Young America rose again in 1966 in protest against the Vietnam War and military conscription. Student rallies in college campuses across the United States led to a brutal crackdown and in one instance, four students were shot dead. The students, however, would not be cowed down and continued with their anti-war protests and when President Richard Nixon finally decided to end the war in the early 1970s, he cited the student protests as one of the main reasons for doing so.
The 1960s saw student movements in many parts of the world, including France, Mexico, Germany, Spain as well as India. A worldwide bug appears to have bitten the student community in that period, which ultimately witnessed a transition into a more democratic world order.
During the current decade, students in a string of Arab countries prompted by political corruption, lack of democratic rights and economic problems led regime-changing revolts called the Arab Spring. A string of countries including Egypt, Libya, Yemen, Syria and Bahrain were affected by this youth upsurge.
Not all student movements, however, have succeeded and some have ended in tragedy, such as the urban Naxalite movement in West Bengal in the 1960s, which led to the killing of hundreds of students. In China in 1989, the Tiananmen Square students’ uprising saw battle tanks and armed troops brutally crushing the protesting students.

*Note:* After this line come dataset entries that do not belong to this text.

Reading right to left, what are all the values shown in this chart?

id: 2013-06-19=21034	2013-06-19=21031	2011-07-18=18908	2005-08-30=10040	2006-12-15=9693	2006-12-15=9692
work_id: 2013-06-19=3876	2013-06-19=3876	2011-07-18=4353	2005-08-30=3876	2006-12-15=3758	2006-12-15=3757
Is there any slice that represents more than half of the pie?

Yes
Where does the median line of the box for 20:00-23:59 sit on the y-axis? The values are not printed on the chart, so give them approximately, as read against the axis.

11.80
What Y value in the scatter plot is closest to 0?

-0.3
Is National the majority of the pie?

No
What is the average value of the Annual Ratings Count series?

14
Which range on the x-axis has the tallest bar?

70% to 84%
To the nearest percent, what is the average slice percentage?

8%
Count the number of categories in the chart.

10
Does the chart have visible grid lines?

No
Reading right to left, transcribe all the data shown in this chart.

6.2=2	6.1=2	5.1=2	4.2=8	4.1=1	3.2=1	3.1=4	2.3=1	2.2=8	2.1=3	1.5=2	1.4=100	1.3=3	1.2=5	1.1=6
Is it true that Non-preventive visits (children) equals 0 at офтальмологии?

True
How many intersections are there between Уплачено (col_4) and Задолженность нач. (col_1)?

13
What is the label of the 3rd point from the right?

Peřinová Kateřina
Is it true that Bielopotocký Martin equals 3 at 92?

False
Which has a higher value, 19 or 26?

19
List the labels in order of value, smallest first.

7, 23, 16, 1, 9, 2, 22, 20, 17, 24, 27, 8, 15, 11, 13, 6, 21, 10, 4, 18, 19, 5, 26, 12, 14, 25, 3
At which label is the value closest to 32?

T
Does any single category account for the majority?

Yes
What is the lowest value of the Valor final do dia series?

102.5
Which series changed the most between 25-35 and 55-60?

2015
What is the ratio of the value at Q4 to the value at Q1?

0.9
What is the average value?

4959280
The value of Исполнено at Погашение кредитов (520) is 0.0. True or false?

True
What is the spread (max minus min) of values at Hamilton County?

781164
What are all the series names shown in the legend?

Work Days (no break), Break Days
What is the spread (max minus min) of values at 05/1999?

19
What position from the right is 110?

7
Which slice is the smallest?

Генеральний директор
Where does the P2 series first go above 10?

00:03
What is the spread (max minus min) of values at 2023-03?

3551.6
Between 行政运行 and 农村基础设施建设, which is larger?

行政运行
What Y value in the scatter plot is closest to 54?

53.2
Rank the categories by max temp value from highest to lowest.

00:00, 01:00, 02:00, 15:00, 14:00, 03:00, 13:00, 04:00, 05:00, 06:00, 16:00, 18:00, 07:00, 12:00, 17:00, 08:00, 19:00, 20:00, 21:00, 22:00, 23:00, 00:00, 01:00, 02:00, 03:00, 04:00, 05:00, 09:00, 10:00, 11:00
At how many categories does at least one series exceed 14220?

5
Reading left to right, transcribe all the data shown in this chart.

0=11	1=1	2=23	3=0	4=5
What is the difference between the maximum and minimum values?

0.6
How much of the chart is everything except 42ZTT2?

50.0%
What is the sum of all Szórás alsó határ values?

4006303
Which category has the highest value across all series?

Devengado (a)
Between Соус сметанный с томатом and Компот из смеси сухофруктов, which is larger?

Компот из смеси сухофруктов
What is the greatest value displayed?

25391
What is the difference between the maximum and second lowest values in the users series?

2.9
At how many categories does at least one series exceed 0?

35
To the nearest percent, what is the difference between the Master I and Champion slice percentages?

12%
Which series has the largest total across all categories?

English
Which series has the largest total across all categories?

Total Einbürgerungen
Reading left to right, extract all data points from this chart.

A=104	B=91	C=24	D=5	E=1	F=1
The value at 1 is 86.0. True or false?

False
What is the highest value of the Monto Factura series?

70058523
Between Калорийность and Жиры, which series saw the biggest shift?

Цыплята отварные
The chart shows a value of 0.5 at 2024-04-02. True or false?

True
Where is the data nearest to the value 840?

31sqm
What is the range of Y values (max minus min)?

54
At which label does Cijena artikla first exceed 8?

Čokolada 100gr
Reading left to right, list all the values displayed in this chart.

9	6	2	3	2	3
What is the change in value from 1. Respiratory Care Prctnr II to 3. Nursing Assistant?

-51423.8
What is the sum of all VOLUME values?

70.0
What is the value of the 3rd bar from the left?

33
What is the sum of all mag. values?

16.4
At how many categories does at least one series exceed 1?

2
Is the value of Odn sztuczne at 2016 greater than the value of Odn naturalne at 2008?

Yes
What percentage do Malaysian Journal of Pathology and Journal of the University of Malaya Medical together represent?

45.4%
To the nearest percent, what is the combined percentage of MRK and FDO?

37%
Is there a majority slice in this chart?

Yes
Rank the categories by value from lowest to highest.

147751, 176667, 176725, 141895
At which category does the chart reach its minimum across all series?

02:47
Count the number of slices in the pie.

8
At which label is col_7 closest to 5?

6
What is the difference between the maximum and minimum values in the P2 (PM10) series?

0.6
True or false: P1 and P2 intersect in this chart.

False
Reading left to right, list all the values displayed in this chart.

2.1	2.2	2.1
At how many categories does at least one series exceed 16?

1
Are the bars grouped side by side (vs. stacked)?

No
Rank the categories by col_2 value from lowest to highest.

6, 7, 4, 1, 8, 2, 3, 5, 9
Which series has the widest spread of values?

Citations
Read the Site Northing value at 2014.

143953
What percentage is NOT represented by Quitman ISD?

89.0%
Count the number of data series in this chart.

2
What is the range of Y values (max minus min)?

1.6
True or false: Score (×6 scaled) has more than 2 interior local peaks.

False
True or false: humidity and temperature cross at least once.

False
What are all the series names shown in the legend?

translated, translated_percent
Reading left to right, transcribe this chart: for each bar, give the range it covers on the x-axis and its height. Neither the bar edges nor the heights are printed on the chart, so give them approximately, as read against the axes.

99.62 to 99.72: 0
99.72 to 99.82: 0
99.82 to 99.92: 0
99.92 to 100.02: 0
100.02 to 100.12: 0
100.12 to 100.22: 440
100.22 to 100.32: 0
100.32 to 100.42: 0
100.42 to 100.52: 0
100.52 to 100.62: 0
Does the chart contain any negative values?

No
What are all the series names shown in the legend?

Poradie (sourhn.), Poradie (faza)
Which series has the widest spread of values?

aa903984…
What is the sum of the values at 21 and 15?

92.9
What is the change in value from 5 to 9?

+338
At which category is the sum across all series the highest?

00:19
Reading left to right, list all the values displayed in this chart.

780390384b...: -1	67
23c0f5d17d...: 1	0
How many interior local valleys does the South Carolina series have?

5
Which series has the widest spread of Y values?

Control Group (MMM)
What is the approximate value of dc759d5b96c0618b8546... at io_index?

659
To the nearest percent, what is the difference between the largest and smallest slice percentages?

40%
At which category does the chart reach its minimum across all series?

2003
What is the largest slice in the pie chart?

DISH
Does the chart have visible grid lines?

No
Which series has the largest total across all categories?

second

Yet, as the sage Swami Vivekananda had famously observed: “A brave, frank, clean-hearted, courageous and aspiring youth is the only foundation on which the future nation can be built.”
Neither age nor worldly ambition has yet corrupted students in different parts of this country, who are registering their protest today. Their voice must be heard, especially because India is now one of the youngest countries in the world with more than 65 per cent of the population below the age of 35 years. The median age in India is just about 28 years, compared to 38 years in the United States, 42 in China and 48 in Japan.
Although the protests are reported to have taken place in only about 22 colleges and universities in the country, the fact is that even this scale of student protest and commonality of aim has not been witnessed in this country in decades.
Suggestions that these student protests are orchestrated either by partisan or communal interests are unfair and inaccurate. The youngsters taking to the streets in New Delhi, Kolkata, Chennai, Mumbai, Bengaluru, Hyderabad and other cities should not be seen as a part of some despicable conspiracy against the ruling establishment but as a wake-up call. Theirs is the India that will be.
Youth is neither infallible, nor always right. The poet T.S. Eliot once wrote: “Youth is cruel and smiles at situations it cannot see.” Yet, the rebellion of young people is always in response to some perceived injustice or wrong. It is now up to the nation’s leaders to allay those apprehensions and ensure that society’s course never strays from the path of justice and probity.